When America laid John Lewis to rest this week, the Civil Rights and Labor Movement worlds lost a groundbreaker and America lost a hero because John Lewis’ American Dream was about more than material prosperity for himself. He made it his mission in life to open up possibilities for others, to motivate people to take action and – above all – to be motivated always by righteousness. Born on February 21, 1940 to the son of Alabama sharecroppers, Lewis knew from a very young age that he wanted to be a preacher. By his teens, he had transitioned from delivering sermons to the family’s chickens to preaching in public among the people – ultimately graduating from American Baptist Theological Seminary in Nashville, Tennessee as well as Fisk University, and becoming an ordained Baptist minister.
But he was about more than just talk. Seeking righteousness by fighting racism was the primary cause of his life and he put his life on the line many times for this cause all while doing so entirely through non-violent protest. In the early 1960s, Lewis organized numerous sit-ins at racially segregated Tennessee lunch counters and was one of the 13 original Freedom Riders. He endured incredibly vicious and violent assaults – literally spilling blood and nearly dying at the hands of both vigilante mobs and law enforcement. Lewis was frequently, and unjustly, arrested in states throughout the Deep South. By the time he started serving as Chairman of the legendary Student Nonviolent Coordinating Committee (SNCC), he had been arrested 24 times – all due to his participation in non-violent protests for civil rights and racial equality. It was because of his leadership and organizing abilities that the SNCC made serious headlines and headway under his tenure – from opening Freedom Schools and initiating the Freedom Summer in Mississippi to organizing the Selma, Alabama voting rights campaign and participating as one of the “Big Six” leaders to organizing the historic March on Washington, which culminated in Dr. Martin Luther King, Jr.’s momentous “I Have a Dream” speech.

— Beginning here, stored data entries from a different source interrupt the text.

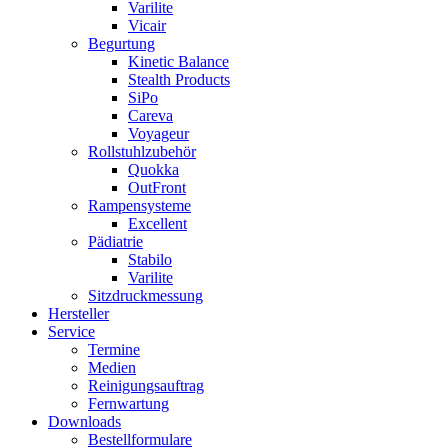
Varilite
Vicair
Begurtung
Kinetic Balance
Stealth Products
SiPo
Careva
Voyageur
Rollstuhlzubehör
Quokka
OutFront
Rampensysteme
Excellent
Pädiatrie
Stabilo
Varilite
Sitzdruckmessung
Hersteller
Service
Termine
Medien
Reinigungsauftrag
Fernwartung
Downloads
Bestellformulare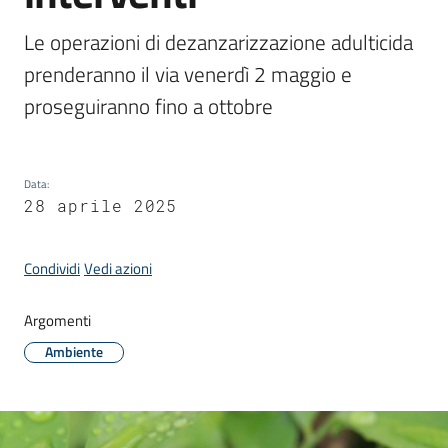
Donato
Milanese
Le operazioni di dezanzarizzazione adulticida 
prenderanno il via venerdì 2 maggio e 
proseguiranno fino a ottobre
Tutti
gli
Data
:
28 aprile 2025
argomenti
Condividi
Vedi azioni
Seguici
su
Argomenti
Ambiente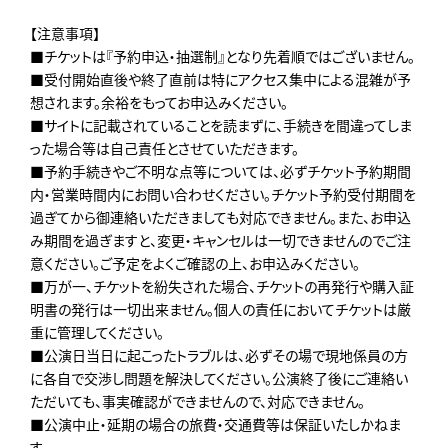
【注意事項】
■チケットは『予約申込・抽選制』となり先着順ではございません。
■受付開始直後や終了直前は特にアクセス集中による混雑が予
想されます。余裕をもってお申込みください。
■サイトに記載されていることを読まずに、手続きを間違ってしま
った場合等は自己責任とさせていただきます。
■予約手続きやご不明な点等については、必ずチケット予約期間
内・営業時間内にお問い合わせください。チケット予約受付期間を
過ぎてから御連絡いただきましても対応できません。また、お申込
み期間を過ぎますと、変更・キャンセルは一切できませんのでご注
意ください。ご予定をよくご確認の上、お申込みください。
■万が一、チケットを紛失された場合、チケットの再発行や購入証
明書の発行は一切出来ません。個人の責任においてチケットは厳
重に管理してください。
■公演日当日に起こったトラブルは、必ずその場で現地係員の方
に各自で交渉し問題を解決してください。公演終了後にご連絡い
ただいても、事実確認ができませんので、対応できません。
■公演中止・延期の場合の旅費・交通費等は保証いたしかねま
す。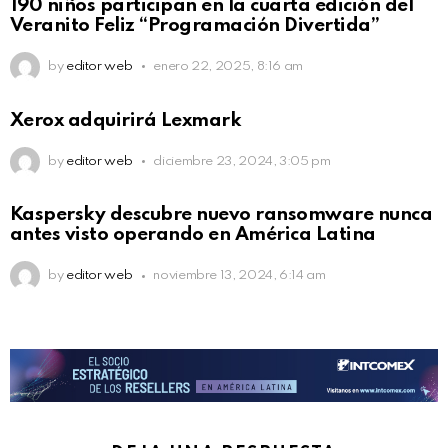
190 niños participan en la cuarta edición del
Veranito Feliz “Programación Divertida”
by
editor web
enero 22, 2025, 8:16 am
Xerox adquirirá Lexmark
by
editor web
diciembre 23, 2024, 3:05 pm
Kaspersky descubre nuevo ransomware nunca
antes visto operando en América Latina
by
editor web
noviembre 13, 2024, 6:14 am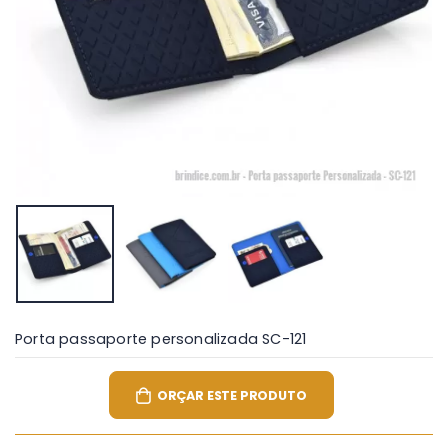
Porta passaporte personalizada SC-121
ORÇAR ESTE PRODUTO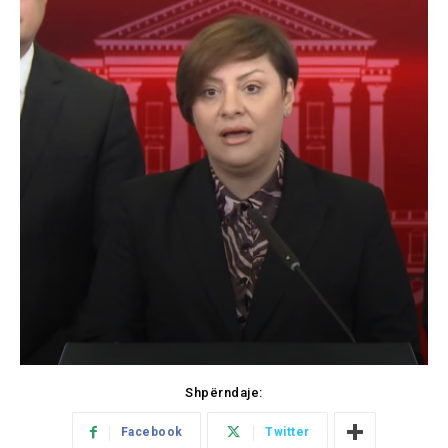
Shpërndaje:
Facebook
Twitter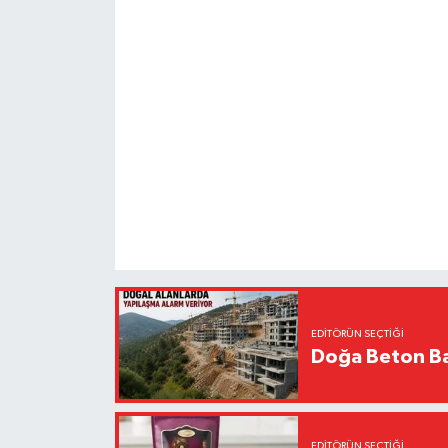
EDITÖRÜN SEÇTIĞI
Doğa Beton Ba
EDITÖRÜN SEÇTIĞI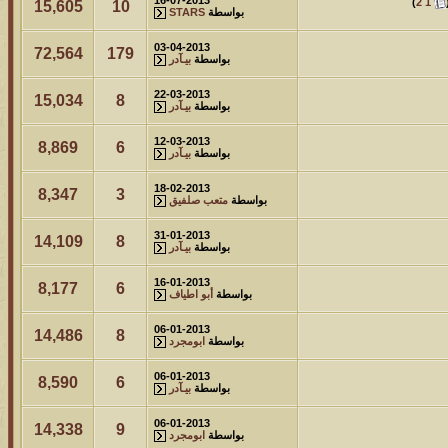
)
2
1
15,605
10
بواسطة
STARS
03-04-2013
72,564
179
بواسطة
بيـآدر
22-03-2013
15,034
8
بواسطة
بيـآدر
12-03-2013
8,869
6
بواسطة
بيـآدر
18-02-2013
8,347
3
بواسطة
متعب صلفيق
31-01-2013
14,109
8
بواسطة
بيـآدر
16-01-2013
8,177
6
بواسطة
أبو اطياف
06-01-2013
14,486
8
بواسطة
ابومجرد
06-01-2013
8,590
6
بواسطة
بيـآدر
06-01-2013
14,338
9
بواسطة
ابومجرد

Its vision of a Promised Land characterized by racial harmony and justice for all people remain the primary goal of Lewis’ work for the remainder of his long life. Well before the term “intersectionality” became popular, Lewis understood the connection between racial injustice and economic injustice. Yet he also knew that the Black community needed strong, dedicated voices and he rose to the challenge, intertwining this work with his involvement in interrelated causes. When Lewis headed the Voter Education Project in the late 1970s, the organization added nearly four million people of color to the voter rolls and when he worked for the Carter Administration running the VISTA program (now known as AmeriCorps VISTA), he focused his work on foster grandparents while ultimately becoming President Jimmy Carter’s Ambassador to the UN.
However, it was his career in public service as an elected official that made Lewis talked about once again at dinner tables across America. After serving on the Atlanta City Council for five years, he ran a successful, hard-fought campaign for a seat in the U.S. House of Representatives in 1986 – winning reelection 16 times. Lewis became known as the “Conscience of Congress,” fiercely defending Civil Rights and Labor Rights while also standing up for Gay Rights well before LGBTQ+ matters were taken seriously, let alone popularly accepted.

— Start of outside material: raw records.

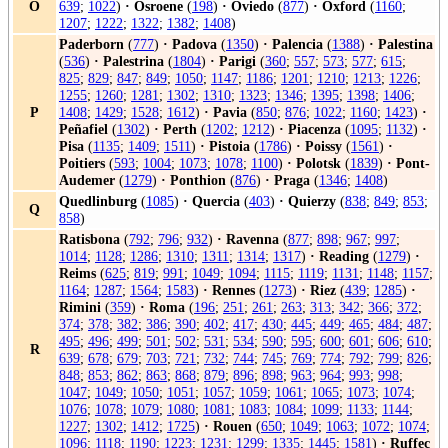
O
639
;
1022
)
·
Osroene
(
198
)
·
Oviedo
(
877
)
·
Oxford
(
1160
;
1207
;
1222
;
1322
;
1382
;
1408
)
Paderborn
(
777
)
·
Padova
(
1350
)
·
Palencia
(
1388
)
·
Palestina
(
536
)
·
Palestrina
(
1804
)
·
Parigi
(
360
;
557
;
573
;
577
;
615
;
825
;
829
;
847
;
849
;
1050
;
1147
;
1186
;
1201
;
1210
;
1213
;
1226
;
1255
;
1260
;
1281
;
1302
;
1310
;
1323
;
1346
;
1395
;
1398
;
1406
;
P
1408
;
1429
;
1528
;
1612
)
·
Pavia
(
850
;
876
;
1022
;
1160
;
1423
)
·
Peñafiel
(
1302
)
·
Perth
(
1202
;
1212
)
·
Piacenza
(
1095
;
1132
)
·
Pisa
(
1135
;
1409
;
1511
)
·
Pistoia
(
1786
)
·
Poissy
(
1561
)
·
Poitiers
(
593
;
1004
;
1073
;
1078
;
1100
)
·
Polotsk
(
1839
)
·
Pont-
Audemer
(
1279
)
·
Ponthion
(
876
)
·
Praga
(
1346
;
1408
)
Quedlinburg
(
1085
)
·
Quercia
(
403
)
·
Quierzy
(
838
;
849
;
853
;
Q
858
)
Ratisbona
(
792
;
796
;
932
)
·
Ravenna
(
877
;
898
;
967
;
997
;
1014
;
1128
;
1286
;
1310
;
1311
;
1314
;
1317
)
·
Reading
(
1279
)
·
Reims
(
625
;
819
;
991
;
1049
;
1094
;
1115
;
1119
;
1131
;
1148
;
1157
;
1164
;
1287
;
1564
;
1583
)
·
Rennes
(
1273
)
·
Riez
(
439
;
1285
)
·
Rimini
(
359
)
·
Roma
(
196
;
251
;
261
;
263
;
313
;
342
;
366
;
372
;
374
;
378
;
382
;
386
;
390
;
402
;
417
;
430
;
445
;
449
;
465
;
484
;
487
;
495
;
496
;
499
;
501
;
502
;
531
;
534
;
590
;
595
;
600
;
601
;
606
;
610
;
R
639
;
678
;
679
;
703
;
721
;
732
;
744
;
745
;
769
;
774
;
792
;
799
;
826
;
848
;
853
;
862
;
863
;
868
;
879
;
896
;
898
;
963
;
964
;
993
;
998
;
1047
;
1049
;
1050
;
1051
;
1057
;
1059
;
1061
;
1065
;
1073
;
1074
;
1076
;
1078
;
1079
;
1080
;
1081
;
1083
;
1084
;
1099
;
1133
;
1144
;
1227
;
1302
;
1412
;
1725
)
·
Rouen
(
650
;
1049
;
1063
;
1072
;
1074
;
1096
;
1118
;
1190
;
1223
;
1231
;
1299
;
1335
;
1445
;
1581
)
·
Ruffec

And while Lewis advocated for engaging in “good trouble, necessary trouble” to make the changes needed in society, he abhorred demagoguery and he did not shy away from calling out candidates seeking the highest office in the land – and more than one U.S. President who actually achieved the honor – from engaging in such behavior. Lewis was a determined man but he was a righteous one, too. He believed not in division but in reconciliation. Yet he also understood that in order to build a free and fair future we must first understand the institutionalized injustices of our past. Indeed, it is because of his perseverance that the Smithsonian Museum opened the National Museum of African American History and Culture adjacent to the Washington Memorial in 2016 – nearly 28 years after Lewis first introduced a bill in Congress to do so and always at the opposition of the notoriously racist Senator Jesse Helms.

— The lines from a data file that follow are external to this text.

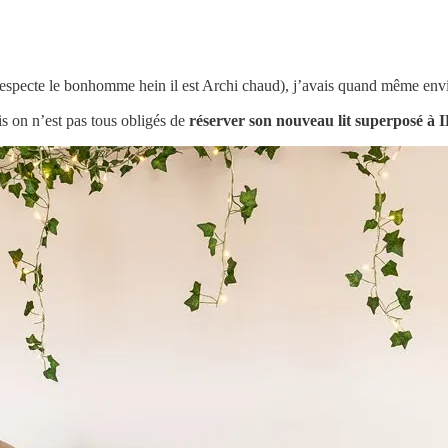
e respecte le bonhomme hein il est Archi chaud), j’avais quand même env
 on n’est pas tous obligés de
réserver son nouveau lit superposé à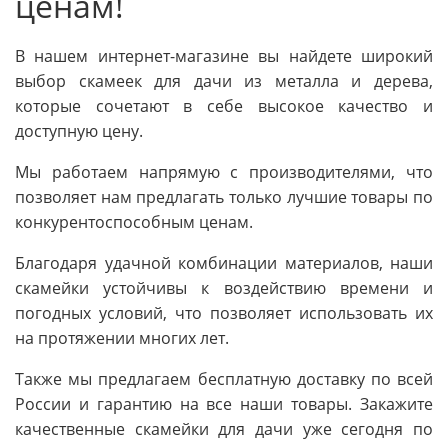
ценам!
В нашем интернет-магазине вы найдете широкий
выбор скамеек для дачи из металла и дерева,
которые сочетают в себе высокое качество и
доступную цену.
Мы работаем напрямую с производителями, что
позволяет нам предлагать только лучшие товары по
конкурентоспособным ценам.
Благодаря удачной комбинации материалов, наши
скамейки устойчивы к воздействию времени и
погодных условий, что позволяет использовать их
на протяжении многих лет.
Также мы предлагаем бесплатную доставку по всей
России и гарантию на все наши товары. Закажите
качественные скамейки для дачи уже сегодня по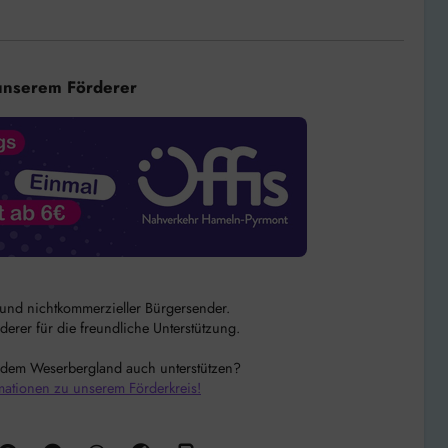
unserem Förderer
r und nichtkommerzieller Bürgersender.
rer für die freundliche Unterstützung.
 dem Weserbergland auch unterstützen?
mationen zu unserem Förderkreis!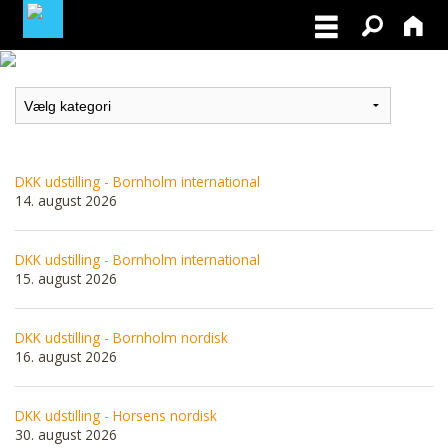
MEDLEMSLOGIN
BLIV MEDLEM
DKK udstilling - Bornholm international
14. august 2026
DKK udstilling - Bornholm international
15. august 2026
DKK udstilling - Bornholm nordisk
16. august 2026
DKK udstilling - Horsens nordisk
30. august 2026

When Lewis died on July 17, 2020, flags across the nation flew at half-mast to mourn a man who spent his entire lifetime fighting for the full dignity of all people. Dignitaries from around the world sent public condolences to pay their respects and three living former U.S. Presidents eulogized him. Especially given the volatility and uncertainty roiling America at this time in our nation’s history, may all of us who fight the good fight remember John Lewis as the definitive example to follow when making “good trouble” in the days ahead.